Today, A&G asked the court to allow the company to begin highwall mining at Sawmill Hollow. The contempt  motion asks the court to order A&G not to engage in coal removal at any of the three sites until it achieves compliance with the consent decree.

The groups’ motion asks the court to impose new requirements to compel A&G’s compliance with the consent decree, including an accounting of any mining activity on the three mines and monthly detailed compliance reports to be filed with the court. The groups are also asking that any revenue A&G may have generated by mining coal in violation of the consent decree be handed over to the Upper Tennessee River Roundtable, a local watershed group that is not party to the agreement, and that A&G be forced to pay at least $900,000 in penalties incurred under the terms of the consent decree as a result of missing deadlines and failing to maintain the required operational equipment. 

“A&G’s persistent failure to meet reclamation deadlines at these sites and their continued pursuit of coal extraction despite court orders show a blatant disregard for both environmental obligations and legal commitments,” says Matt Hepler, Environmental Scientist for Appalachian Voices

“Regulators have not been able to bring this company to heel for over a decade now, so it’s essential that the court enforce the terms of the consent decree, and grant the relief requested in our motion,” said Taysha DeVaughan, Executive Committee member at Southern Appalachian Mountain Stewards

A&G poses a unique challenge for Virginia’s coal mining enforcement program because state regulators took the company’s word that it was financially sound enough to clean up after itself. From its actions at these mines, it looks like that’s not the case.

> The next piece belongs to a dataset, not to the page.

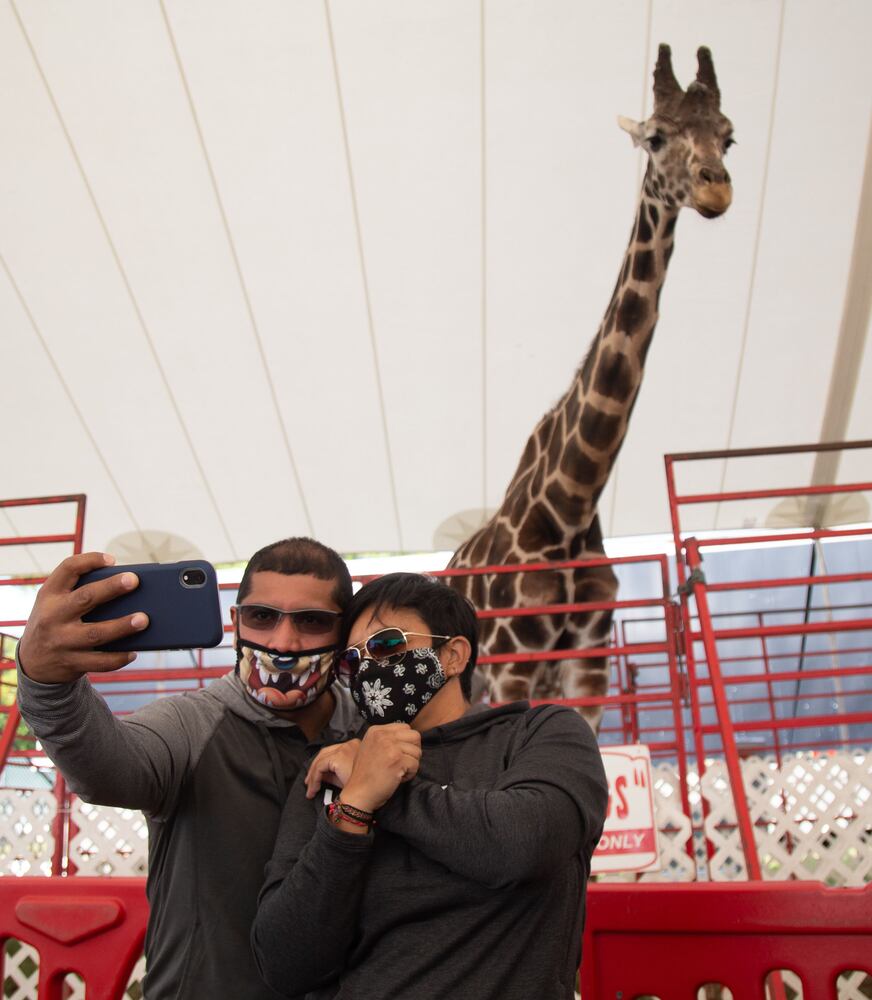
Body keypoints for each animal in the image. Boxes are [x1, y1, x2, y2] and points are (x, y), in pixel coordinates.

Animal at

Prior to commencing mining operations, coal companies usually post a bond. Regulators can use this bond to fund reclamation if a company fails to do so. Bonds generally take the form of assurances from a third-party financial institution or surety company, and/or pool bonds, which is when a company pays a fraction of the cost of reclamation into a collective fund that the state can use to reclaim mines when coal companies fail to do so. In those cases, the state seeks to use bonding funds outside of the pool first. A&G’s mines are primarily self-bonded, meaning the Virginia Department of Energy has very few resources, and even less leverage, to ensure timely reclamation and cleanup. A&G’s self-bonded permits were grandfathered in after Virginia stopped accepting self-bonds in 2015

According to a February 2024 study commissioned by the state, A&G’s total reclamation liability at all of its mines, not just these three, is around $190 million. This is well over the approximately $13 million in Virginia’s bond pool. The study, only recently made public, concluded that if A&G were to forfeit its mines to the state, the cost of reclamation would risk the solvency of the fund, leaving Virginia regulators with no funds from the pool available for future reclamation needs on other mines in the state.